# PROBLEM SET:
**A.** According to the article about the Facebook comment scam, in what year did Facebook introduce its comment plugin?
**B.** Continue the article on the Facebook comment scam from where it stops.

# PROVIDED PASSAGE:
════════════════

The Facebook Comment Scam That Community Moderators Can't Stop

Embedded Facebook comments, meant to make stories more social, have become the latest breeding ground for internet cons.

In recent years, publishers, including BuzzFeed, have embraced embedded Facebook comments as a way to boost their readership, promote sharing, and outsource the painstaking work of community moderation. According to a new report from the security giant Symantec, these comments have become a breeding ground for scammers, who spread spyware and malware by baiting users with spam that promises free first-run movies.

"Enabling Facebook comments is supposed to make things more social," the author of the study, ‎‎Satnam Narang, a senior security response manager at Symantec, told BuzzFeed News. "But anytime you introduce something new it's going to be ripe for the picking for scammers."

The Facebook comment plugin isn't new; the company introduced it in 2009. But this scam may well be. Here's how it works: Scammers, using either fake user accounts or Pages, leave comments below popular articles (Narang originally found the scam while he was reading the comments in an article on BuzzFeed about The Walking Dead). The comments contain a bit.ly link that redirects users through Adcash, an Estonian advertising network that, according to Symantec, "has been known to host advertisements that are malicious." (Adcash did not respond to a request for comment in time for the original publication of this article. For their full statement, see below.)

════════════════

# RECORD EXCERPTS:
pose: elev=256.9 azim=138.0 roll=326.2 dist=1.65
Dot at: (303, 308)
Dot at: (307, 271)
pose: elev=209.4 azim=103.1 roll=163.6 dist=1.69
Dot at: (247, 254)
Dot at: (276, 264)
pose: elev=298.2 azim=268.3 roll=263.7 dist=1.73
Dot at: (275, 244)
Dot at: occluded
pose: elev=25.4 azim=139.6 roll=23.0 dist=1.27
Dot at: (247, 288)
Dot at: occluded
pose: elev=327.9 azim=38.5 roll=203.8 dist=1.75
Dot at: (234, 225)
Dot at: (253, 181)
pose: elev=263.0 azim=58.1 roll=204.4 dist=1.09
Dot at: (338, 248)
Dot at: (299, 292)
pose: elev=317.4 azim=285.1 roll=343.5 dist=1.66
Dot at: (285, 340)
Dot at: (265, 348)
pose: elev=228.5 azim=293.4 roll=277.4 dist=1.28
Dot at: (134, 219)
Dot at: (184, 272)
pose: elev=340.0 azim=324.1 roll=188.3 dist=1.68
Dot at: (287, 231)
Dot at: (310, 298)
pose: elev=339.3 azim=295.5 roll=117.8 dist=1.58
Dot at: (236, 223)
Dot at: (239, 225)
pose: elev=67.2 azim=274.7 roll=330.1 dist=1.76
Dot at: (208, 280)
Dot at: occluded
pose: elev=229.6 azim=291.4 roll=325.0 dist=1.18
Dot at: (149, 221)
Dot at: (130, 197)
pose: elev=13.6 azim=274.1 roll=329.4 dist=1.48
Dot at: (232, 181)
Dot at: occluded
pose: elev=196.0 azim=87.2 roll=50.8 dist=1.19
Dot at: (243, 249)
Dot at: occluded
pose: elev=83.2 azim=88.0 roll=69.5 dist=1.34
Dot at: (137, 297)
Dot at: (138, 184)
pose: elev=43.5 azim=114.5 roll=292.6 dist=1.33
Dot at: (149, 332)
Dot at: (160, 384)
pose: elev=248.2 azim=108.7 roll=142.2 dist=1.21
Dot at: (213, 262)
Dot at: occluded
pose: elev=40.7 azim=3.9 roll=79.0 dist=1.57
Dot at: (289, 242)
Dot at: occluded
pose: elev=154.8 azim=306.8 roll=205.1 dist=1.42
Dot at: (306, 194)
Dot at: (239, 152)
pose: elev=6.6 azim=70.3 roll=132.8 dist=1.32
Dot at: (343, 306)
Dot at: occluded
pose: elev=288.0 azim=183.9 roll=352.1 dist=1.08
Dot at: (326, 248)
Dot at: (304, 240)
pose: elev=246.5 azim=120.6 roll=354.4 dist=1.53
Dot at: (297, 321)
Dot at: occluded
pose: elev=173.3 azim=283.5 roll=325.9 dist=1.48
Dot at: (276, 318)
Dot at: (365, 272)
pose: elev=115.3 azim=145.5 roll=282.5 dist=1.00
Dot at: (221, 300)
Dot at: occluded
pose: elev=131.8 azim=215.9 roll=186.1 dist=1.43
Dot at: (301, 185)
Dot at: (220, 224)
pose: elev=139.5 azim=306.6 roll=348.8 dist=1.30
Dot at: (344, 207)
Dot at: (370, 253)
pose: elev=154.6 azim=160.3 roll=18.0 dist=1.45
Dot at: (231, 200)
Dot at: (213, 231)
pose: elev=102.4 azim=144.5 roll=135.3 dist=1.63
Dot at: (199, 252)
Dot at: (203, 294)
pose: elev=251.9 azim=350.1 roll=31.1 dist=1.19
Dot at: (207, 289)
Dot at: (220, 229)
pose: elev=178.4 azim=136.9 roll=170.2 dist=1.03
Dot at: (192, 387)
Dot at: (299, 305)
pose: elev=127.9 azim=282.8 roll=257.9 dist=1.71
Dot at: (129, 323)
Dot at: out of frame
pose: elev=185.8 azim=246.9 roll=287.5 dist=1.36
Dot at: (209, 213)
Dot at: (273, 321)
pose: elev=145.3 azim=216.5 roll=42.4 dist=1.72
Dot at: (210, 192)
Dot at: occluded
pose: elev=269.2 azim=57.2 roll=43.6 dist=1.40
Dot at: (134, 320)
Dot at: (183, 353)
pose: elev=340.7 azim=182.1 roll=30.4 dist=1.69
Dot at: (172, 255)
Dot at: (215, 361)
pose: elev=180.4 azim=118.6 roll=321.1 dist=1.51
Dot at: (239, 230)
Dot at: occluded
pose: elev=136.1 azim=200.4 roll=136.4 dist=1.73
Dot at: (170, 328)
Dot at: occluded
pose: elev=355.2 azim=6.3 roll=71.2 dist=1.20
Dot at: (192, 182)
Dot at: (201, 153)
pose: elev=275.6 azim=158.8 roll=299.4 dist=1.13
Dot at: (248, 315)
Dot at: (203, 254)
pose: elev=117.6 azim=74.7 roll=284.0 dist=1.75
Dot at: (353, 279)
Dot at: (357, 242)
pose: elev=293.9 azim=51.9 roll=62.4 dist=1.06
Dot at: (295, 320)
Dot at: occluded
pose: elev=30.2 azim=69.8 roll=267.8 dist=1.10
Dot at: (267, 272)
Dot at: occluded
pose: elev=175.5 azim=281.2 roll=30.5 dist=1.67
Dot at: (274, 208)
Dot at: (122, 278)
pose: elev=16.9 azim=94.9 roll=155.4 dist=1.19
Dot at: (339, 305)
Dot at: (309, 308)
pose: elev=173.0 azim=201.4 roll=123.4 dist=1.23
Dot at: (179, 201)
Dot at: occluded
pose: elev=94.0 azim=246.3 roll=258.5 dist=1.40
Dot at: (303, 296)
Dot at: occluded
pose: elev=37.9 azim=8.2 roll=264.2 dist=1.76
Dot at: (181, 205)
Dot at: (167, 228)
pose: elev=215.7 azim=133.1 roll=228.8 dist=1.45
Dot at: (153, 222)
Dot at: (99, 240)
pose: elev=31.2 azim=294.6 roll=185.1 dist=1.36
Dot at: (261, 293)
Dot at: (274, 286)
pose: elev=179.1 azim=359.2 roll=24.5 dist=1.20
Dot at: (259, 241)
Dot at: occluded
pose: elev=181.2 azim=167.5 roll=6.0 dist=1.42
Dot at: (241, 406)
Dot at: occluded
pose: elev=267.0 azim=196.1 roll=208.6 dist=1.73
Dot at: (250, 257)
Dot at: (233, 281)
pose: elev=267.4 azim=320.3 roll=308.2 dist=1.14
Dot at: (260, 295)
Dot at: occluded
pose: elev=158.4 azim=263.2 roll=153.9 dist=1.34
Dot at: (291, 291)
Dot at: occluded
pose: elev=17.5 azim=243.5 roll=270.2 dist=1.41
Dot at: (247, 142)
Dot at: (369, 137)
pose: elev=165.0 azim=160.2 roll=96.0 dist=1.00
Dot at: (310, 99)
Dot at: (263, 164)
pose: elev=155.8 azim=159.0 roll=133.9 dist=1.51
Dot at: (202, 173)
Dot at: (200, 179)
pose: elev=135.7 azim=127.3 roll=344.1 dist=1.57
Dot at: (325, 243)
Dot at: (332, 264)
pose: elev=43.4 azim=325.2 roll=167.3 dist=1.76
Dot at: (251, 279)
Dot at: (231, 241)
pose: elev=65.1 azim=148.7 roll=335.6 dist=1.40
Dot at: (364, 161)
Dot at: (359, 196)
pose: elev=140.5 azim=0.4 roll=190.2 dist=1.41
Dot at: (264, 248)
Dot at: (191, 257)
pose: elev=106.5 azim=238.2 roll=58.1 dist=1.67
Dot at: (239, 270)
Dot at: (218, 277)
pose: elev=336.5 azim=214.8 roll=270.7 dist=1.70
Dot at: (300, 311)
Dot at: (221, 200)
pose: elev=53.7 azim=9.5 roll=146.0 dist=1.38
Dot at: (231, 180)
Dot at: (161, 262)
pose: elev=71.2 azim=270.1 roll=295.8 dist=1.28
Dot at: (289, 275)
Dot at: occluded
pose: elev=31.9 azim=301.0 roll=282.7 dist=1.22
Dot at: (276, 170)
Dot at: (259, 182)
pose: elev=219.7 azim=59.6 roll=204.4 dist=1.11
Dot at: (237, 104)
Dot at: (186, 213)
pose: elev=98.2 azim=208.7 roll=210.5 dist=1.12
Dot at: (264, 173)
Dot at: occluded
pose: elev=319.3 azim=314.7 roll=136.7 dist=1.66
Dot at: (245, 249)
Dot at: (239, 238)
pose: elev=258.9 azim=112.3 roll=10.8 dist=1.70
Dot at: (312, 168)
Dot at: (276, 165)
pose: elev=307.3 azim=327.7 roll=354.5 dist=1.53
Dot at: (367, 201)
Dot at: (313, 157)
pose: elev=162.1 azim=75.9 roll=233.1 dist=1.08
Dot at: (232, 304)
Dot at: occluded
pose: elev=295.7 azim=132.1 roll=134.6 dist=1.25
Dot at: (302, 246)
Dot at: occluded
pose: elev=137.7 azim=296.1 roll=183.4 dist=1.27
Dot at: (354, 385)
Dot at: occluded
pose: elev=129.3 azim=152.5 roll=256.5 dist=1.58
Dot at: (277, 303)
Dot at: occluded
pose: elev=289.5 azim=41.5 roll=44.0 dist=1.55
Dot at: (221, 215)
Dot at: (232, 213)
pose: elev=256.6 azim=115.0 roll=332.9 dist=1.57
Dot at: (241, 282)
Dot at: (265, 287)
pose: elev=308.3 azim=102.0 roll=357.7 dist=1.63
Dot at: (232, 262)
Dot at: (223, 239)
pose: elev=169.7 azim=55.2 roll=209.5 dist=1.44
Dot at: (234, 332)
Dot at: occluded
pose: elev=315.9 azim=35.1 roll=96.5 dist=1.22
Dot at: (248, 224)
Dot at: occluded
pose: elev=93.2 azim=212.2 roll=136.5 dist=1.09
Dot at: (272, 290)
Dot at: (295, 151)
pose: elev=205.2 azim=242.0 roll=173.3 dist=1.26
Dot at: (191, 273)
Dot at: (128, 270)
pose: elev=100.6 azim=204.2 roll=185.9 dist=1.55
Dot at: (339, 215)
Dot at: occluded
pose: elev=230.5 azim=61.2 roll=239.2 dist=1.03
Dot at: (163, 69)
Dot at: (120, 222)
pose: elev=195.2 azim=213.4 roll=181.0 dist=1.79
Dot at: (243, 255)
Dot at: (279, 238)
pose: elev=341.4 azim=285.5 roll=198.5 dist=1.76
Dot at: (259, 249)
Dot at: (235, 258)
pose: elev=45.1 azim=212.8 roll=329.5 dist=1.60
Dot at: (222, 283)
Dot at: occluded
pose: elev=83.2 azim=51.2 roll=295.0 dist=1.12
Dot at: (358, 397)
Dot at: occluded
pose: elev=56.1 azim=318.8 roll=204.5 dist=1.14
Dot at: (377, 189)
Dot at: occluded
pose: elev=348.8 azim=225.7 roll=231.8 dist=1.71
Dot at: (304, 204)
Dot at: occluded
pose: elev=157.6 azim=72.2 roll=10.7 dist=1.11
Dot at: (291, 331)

════════════════

# ANSWERS TO THE EXERCISES:
**A.** 2009

**B.**
From here, users are taken to a fake video player. Clicking on the fake video redirects users to a technical support scam site. These sites, which have been around for years, induce pop-ups that falsely inform users that they have been infected with malware and typically include a number to call to "remove" the supposed malware. (The number usually calls a tech support worker who offers to clean a user's computer, for a cost, completing the scam.)

The "free movie" scam isn't ubiquitous, but it's also not limited to BuzzFeed's Facebook comments: Narang found examples of the same scam on ESPN and the Huffington Post. It affects users on PC, Mac, and iPhone. And it can be extremely effective. One fake video player, which claims to show last month's Paul Rudd vehicle Ant-Man, has been clicked on more than 5,000 times.

The "free movie" scam on Huffington Post and ESPN.

In a statement, a Facebook spokesperson told BuzzFeed News, "We proactively fight against this type of spam and malicious content in our Comments Plugin, just as we do on Facebook.com. We use automated systems and dedicated teams to classify and catch malicious actors, and when we identify spam we enforce against it by banning fake accounts and Pages, blacklisting bad links, and down-ranking spammy content."

However, according to the report, the scammers have devised clever methods to avoid automated spam filters. Scammers initially leave a purposefully innocuous comment; the example Symantec gives is "I like this." Shortly after the comment posts, the author edits it to add the "free movie" prompt.

On the publisher side, these scam comments prove surprisingly difficult weeds to pull. While community moderators do have a variety of options once they discover spam Facebook comments, including banning the user and reporting the user to Facebook, they do not have access to a real-time filtering system for Facebook comments, which would allow them to discover and remove spam as it is posted.

So even though, as Facebook told BuzzFeed News, the company "provides website owners with several anti-spam tools which we update as spammers change techniques," these kinds of scams may be a consequence the publishers that use embedded comments have to deal with.

Update

In a statement, Adcash responded to BuzzFeed News regarding Symantec's assertion that the ad network hosts malicious ads:

"The quality of our campaigns is always at the forefront of our thinking. We are constantly working as diligently as possible to ensure that nothing nefarious or malicious slips through the net, but, regrettably, there are times when “bad” campaigns end up on our system.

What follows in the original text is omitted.